From 918c2a085b93dfdb263e2a288e2d1b91b7c8c185 Mon Sep 17 00:00:00 2001
From: primitive-type <percy.hatcherson@gmail.com>
Date: Sun, 8 Jul 2012 22:12:14 -0500
Subject: [PATCH] Update PDO example to use INPUT_GET instead of FILTER_GET for
 the type parameter of the filter_input function.
 http://www.php.net/manual/en/function.filter-input.php

---
 _includes/databases.md | 2 +-
 1 file changed, 1 insertion(+), 1 deletion(-)

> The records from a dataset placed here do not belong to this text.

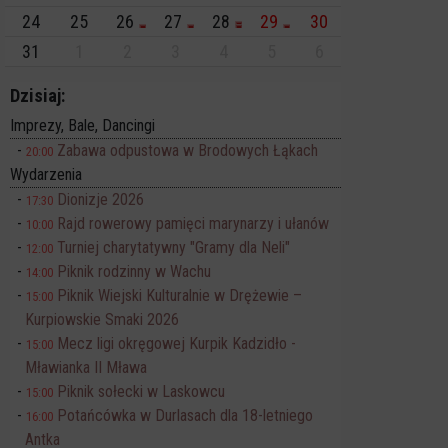
24
25
26
27
28
29
30
31
1
2
3
4
5
6
Dzisiaj:
Imprezy, Bale, Dancingi
Zabawa odpustowa w Brodowych Łąkach
20:00
Wydarzenia
Dionizje 2026
17:30
Rajd rowerowy pamięci marynarzy i ułanów
10:00
Turniej charytatywny "Gramy dla Neli"
12:00
Piknik rodzinny w Wachu
14:00
Piknik Wiejski Kulturalnie w Drężewie –
15:00
Kurpiowskie Smaki 2026
Mecz ligi okręgowej Kurpik Kadzidło -
15:00
Mławianka II Mława
Piknik sołecki w Laskowcu
15:00
Potańcówka w Durlasach dla 18-letniego
16:00
Antka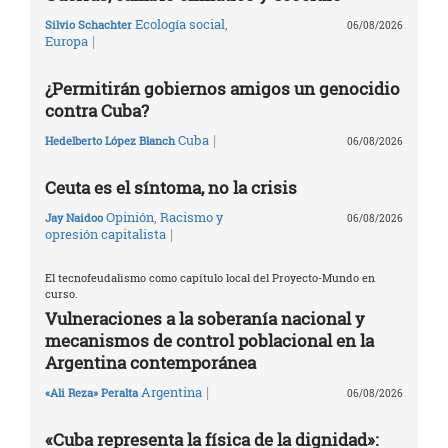
Ecología social
,
Silvio Schachter
06/08/2026
|
Europa
¿Permitirán gobiernos amigos un genocidio
contra Cuba?
|
Cuba
Hedelberto López Blanch
06/08/2026
Ceuta es el síntoma, no la crisis
Opinión
,
Racismo y
Jay Naidoo
06/08/2026
|
opresión capitalista
El tecnofeudalismo como capítulo local del Proyecto-Mundo en
curso.
Vulneraciones a la soberanía nacional y
mecanismos de control poblacional en la
Argentina contemporánea
|
Argentina
«Ali Reza» Peralta
06/08/2026
«Cuba representa la física de la dignidad»: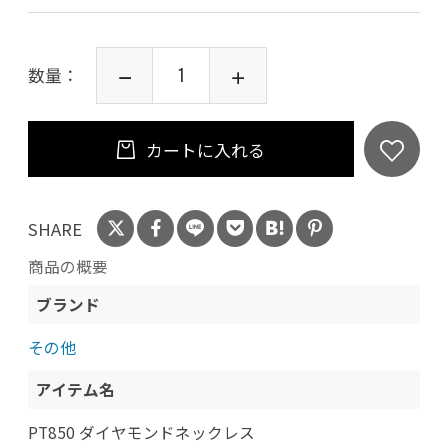
数量：
カートに入れる
SHARE
商品の概要
ブランド
その他
アイテム名
PT850 ダイヤモンドネックレス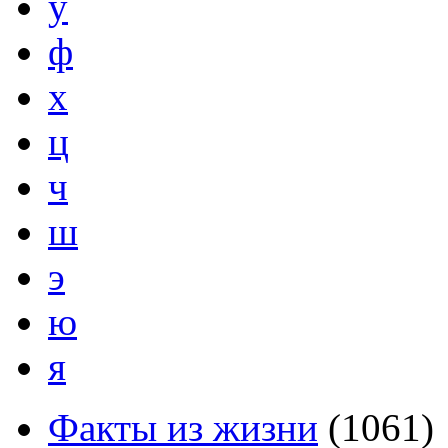
у
ф
х
ц
ч
ш
э
ю
я
Факты из жизни
(
1061
)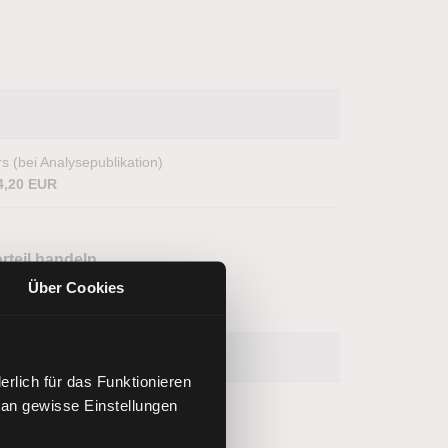
s (bei Analysepublikation)
4,20 EUR
rteil handeln
Über Cookies
rlich für das Funktionieren
 an gewisse Einstellungen
s (bei Analysepublikation)
7,50 USD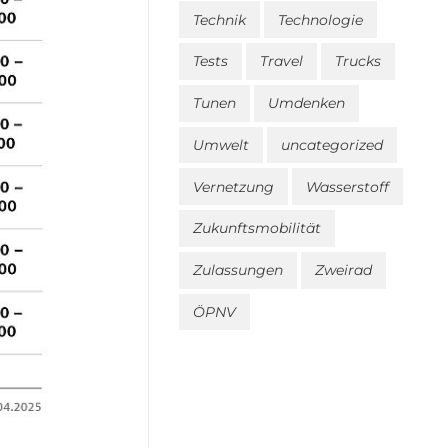
Technik
Technologie
Tests
Travel
Trucks
Tunen
Umdenken
Umwelt
uncategorized
Vernetzung
Wasserstoff
Zukunftsmobilität
Zulassungen
Zweirad
ÖPNV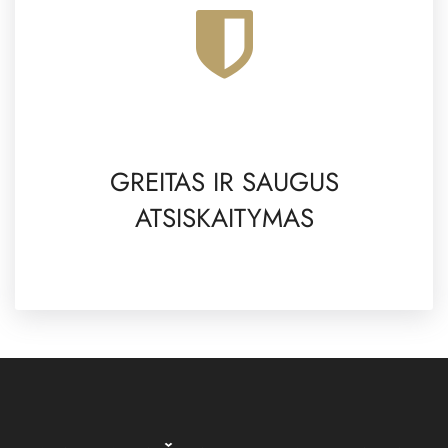
GREITAS IR SAUGUS
ATSISKAITYMAS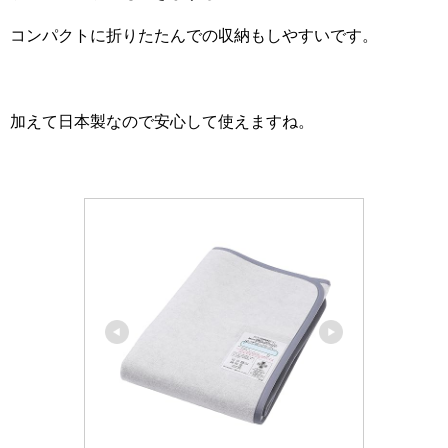
コンパクトに折りたたんでの収納もしやすいです。
加えて日本製なので安心して使えますね。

diff --git a/_includes/databases.md b/_includes/databases.md
index 8d8b4d9..d49271a 100644
--- a/_includes/databases.md
+++ b/_includes/databases.md
@@ -15,7 +15,7 @@ This is terrible code. You are inserting a raw query parameter into a SQL query.
     <?php
     $pdo = new PDO('sqlite:users.db');
     $stmt = $pdo->prepare('SELECT name FROM users WHERE id = :id');
-    $stmt->bindParam(':id', filter_input(FILTER_GET, 'id', FILTER_SANITIZE_NUMBER_INT), PDO::PARAM_INT);
+    $stmt->bindParam(':id', filter_input(INPUT_GET, 'id', FILTER_SANITIZE_NUMBER_INT), PDO::PARAM_INT);
     $stmt->execute();
 
 This is correct code. It uses a bound parameter on a PDO statement. This escapes the foreign input ID before it is introduced to the database preventing potential SQL injection attacks.